DR 4-101(C) gives the lawyer discretion to reveal, under circumstances enumerated in the sub-rule, that states:

    "(C) A lawyer may reveal:

      "(1) Confidences or secrets with the consent of the client or clients affected, but only after a full disclosure to them.
      "(2) Confidences or secrets when permitted under Disciplinary Rules or required by law or by Court Order."

The ethical standard of client-attorney confidentiality applies not merely to a matter communicated in "confidence" by the client or prepared for litigation, but also to all information concerning the client whatever its source, except as stated in DR 4-101(B) and (C). This means you may not disclose the technical information without the client's consent after full disclosure in the absence of a Court Order.

In CI-389, this Committee opined that an attorney "who is served with a subpoena seeking the production of what may be confidential information has the duty to assert the attorney/client privilege in order to obtain a judicial ruling as to whether the information should be disclosed." This opinion appears applicable the present circumstances as well. Notwithstanding the holding in CI-389, it is apparent from the factual circumstances that your law firm answers the subject interrogatories based upon its own acquired conclusions. Should a trial court rule that the answering party is the client's expert witness, it is evidentially questionable for the answering lawyer to claim privilege to preclude further and more detailed discovery form opposing counsel. Whatever attorney-client privilege might otherwise apply, it appears likely that your clients have waived the privilege when authorization is confirmed upon your law firm to hold themselves out as expert witnesses. Given the accuracy of the above noted scenario, an ethical question arises from this interrogatory answering practice. DR 5-102 provides:

    "(A) If after undertaking employment in contemplated or pending litigation, a lawyer learns or it is obvious that the lawyer or a lawyer in the firm ought to be called as a witness on behalf of the client, the lawyer shall withdraw from the conduct of the trial and the firm, if any, shall not continue representation in he trial, except that the lawyer may continue the representation and he or she or a lawyer in the firm may testify in the circumstances enumerated in DR 5-101(B)(1) through (4).

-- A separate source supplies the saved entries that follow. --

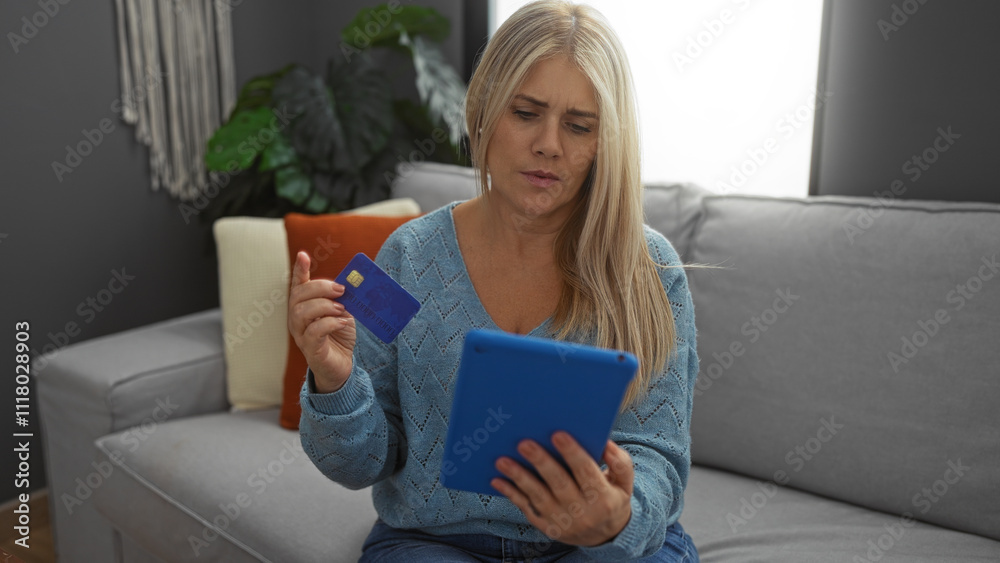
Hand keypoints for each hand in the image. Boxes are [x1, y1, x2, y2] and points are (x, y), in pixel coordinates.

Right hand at [286, 251, 355, 392]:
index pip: (297, 285)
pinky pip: (313, 332)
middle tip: (341, 290)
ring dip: (324, 305)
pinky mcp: (311, 349)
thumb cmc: (339, 337)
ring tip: (342, 308)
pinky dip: (329, 323)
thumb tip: (351, 284)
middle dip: (319, 288)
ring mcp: (301, 335)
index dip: (299, 270)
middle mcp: (297, 320)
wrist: (342, 366)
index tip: (303, 255)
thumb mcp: (343, 312)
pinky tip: (342, 322)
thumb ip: (342, 299)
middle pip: (297, 296)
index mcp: (305, 307)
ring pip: (300, 313)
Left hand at [491, 432, 633, 546]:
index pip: (587, 472)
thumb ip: (619, 461)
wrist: (606, 537)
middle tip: (523, 443)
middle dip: (541, 462)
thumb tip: (604, 442)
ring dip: (519, 478)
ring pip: (539, 497)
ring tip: (502, 460)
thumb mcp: (625, 482)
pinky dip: (512, 494)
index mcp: (604, 497)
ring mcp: (563, 522)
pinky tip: (498, 480)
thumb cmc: (613, 498)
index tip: (558, 434)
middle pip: (559, 484)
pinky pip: (527, 509)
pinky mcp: (547, 527)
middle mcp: (583, 512)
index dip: (573, 454)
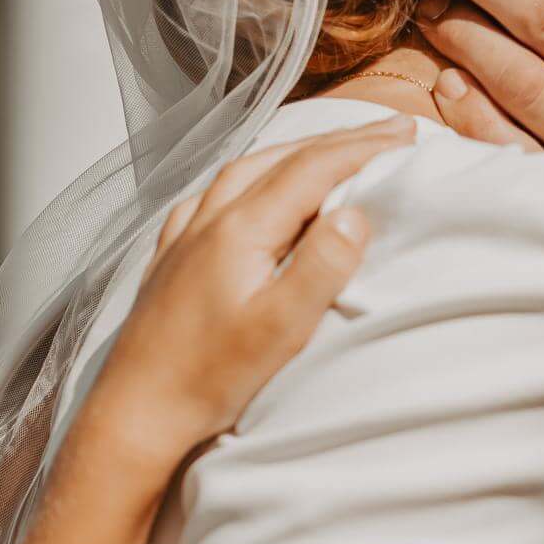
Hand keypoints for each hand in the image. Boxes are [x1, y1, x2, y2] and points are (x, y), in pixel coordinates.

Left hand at [71, 117, 408, 478]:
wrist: (135, 412)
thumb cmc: (209, 378)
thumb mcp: (280, 330)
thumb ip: (321, 267)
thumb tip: (355, 214)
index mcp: (240, 230)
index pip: (312, 169)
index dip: (363, 148)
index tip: (408, 136)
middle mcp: (209, 219)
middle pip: (282, 159)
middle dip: (340, 141)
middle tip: (390, 130)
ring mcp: (184, 236)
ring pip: (246, 169)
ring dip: (297, 152)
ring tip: (334, 148)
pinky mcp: (170, 257)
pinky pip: (214, 193)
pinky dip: (251, 175)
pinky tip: (252, 187)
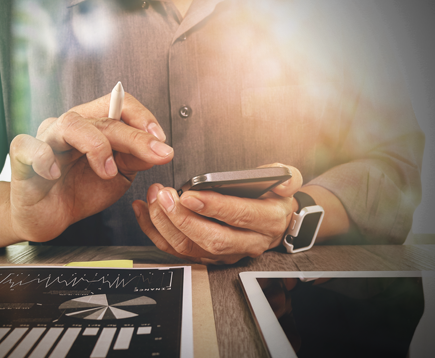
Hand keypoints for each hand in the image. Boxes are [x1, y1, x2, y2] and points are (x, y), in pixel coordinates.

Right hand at [8, 93, 172, 242]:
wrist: (48, 218)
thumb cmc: (79, 191)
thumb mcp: (118, 176)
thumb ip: (136, 159)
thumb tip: (160, 148)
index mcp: (93, 126)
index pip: (119, 105)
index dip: (142, 117)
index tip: (161, 140)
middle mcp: (70, 126)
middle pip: (103, 118)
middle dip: (134, 137)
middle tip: (156, 153)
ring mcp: (45, 139)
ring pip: (70, 124)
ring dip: (96, 145)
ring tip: (107, 170)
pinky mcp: (22, 157)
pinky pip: (29, 146)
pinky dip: (43, 157)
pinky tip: (54, 173)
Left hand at [132, 164, 302, 263]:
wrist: (277, 221)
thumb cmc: (275, 198)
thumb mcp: (289, 181)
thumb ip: (288, 177)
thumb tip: (282, 182)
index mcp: (268, 221)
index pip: (241, 216)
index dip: (215, 207)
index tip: (190, 194)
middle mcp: (248, 242)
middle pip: (212, 239)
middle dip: (183, 219)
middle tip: (164, 196)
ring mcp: (227, 253)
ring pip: (191, 248)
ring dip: (166, 225)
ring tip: (154, 199)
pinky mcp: (208, 256)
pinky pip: (177, 250)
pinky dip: (156, 232)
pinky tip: (145, 211)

    "(B) If, after undertaking employment in contemplated or pending litigation, a lawyer learns or it is obvious that the lawyer or a lawyer in the fir may be called as a witness other than on behalf of his or client, the lawyer may continue the representation until it is apparent that the lawyer's testimony is or may be prejudicial to the client.

DR 5-101(B)(1) through (4) states:

    "A lawyer shall not accept employment in contemplated or pending litigation if the lawyer knows or it is obvious that he or she or a lawyer in the firm ought to be called as a witness, except that the lawyer may undertake the employment and he or she or a lawyer in the firm may testify:

      "(1) If the testimony will relate solely to an uncontested matter.

      "(2) If the testimony will relate solely to a matter of formality and there is no reason to believe that substantial evidence will be offered in opposition to the testimony.

      "(3) If the testimony will relate solely to the nature and value of legal services rendered in the case by the lawyer or the lawyer's firm to the client.

      "(4) As to any matter, if refusal would work a substantial hardship on the client because of the distinctive value of the lawyer or the lawyer's firm as counsel in the particular case."

As noted, the above referenced ethical rules could prove to be a restrictive influence on your current interrogatory answering practices.

Each incident of alleged confidentiality, when viewed within the parameters of the discovery rules must be decided on a case by case approach.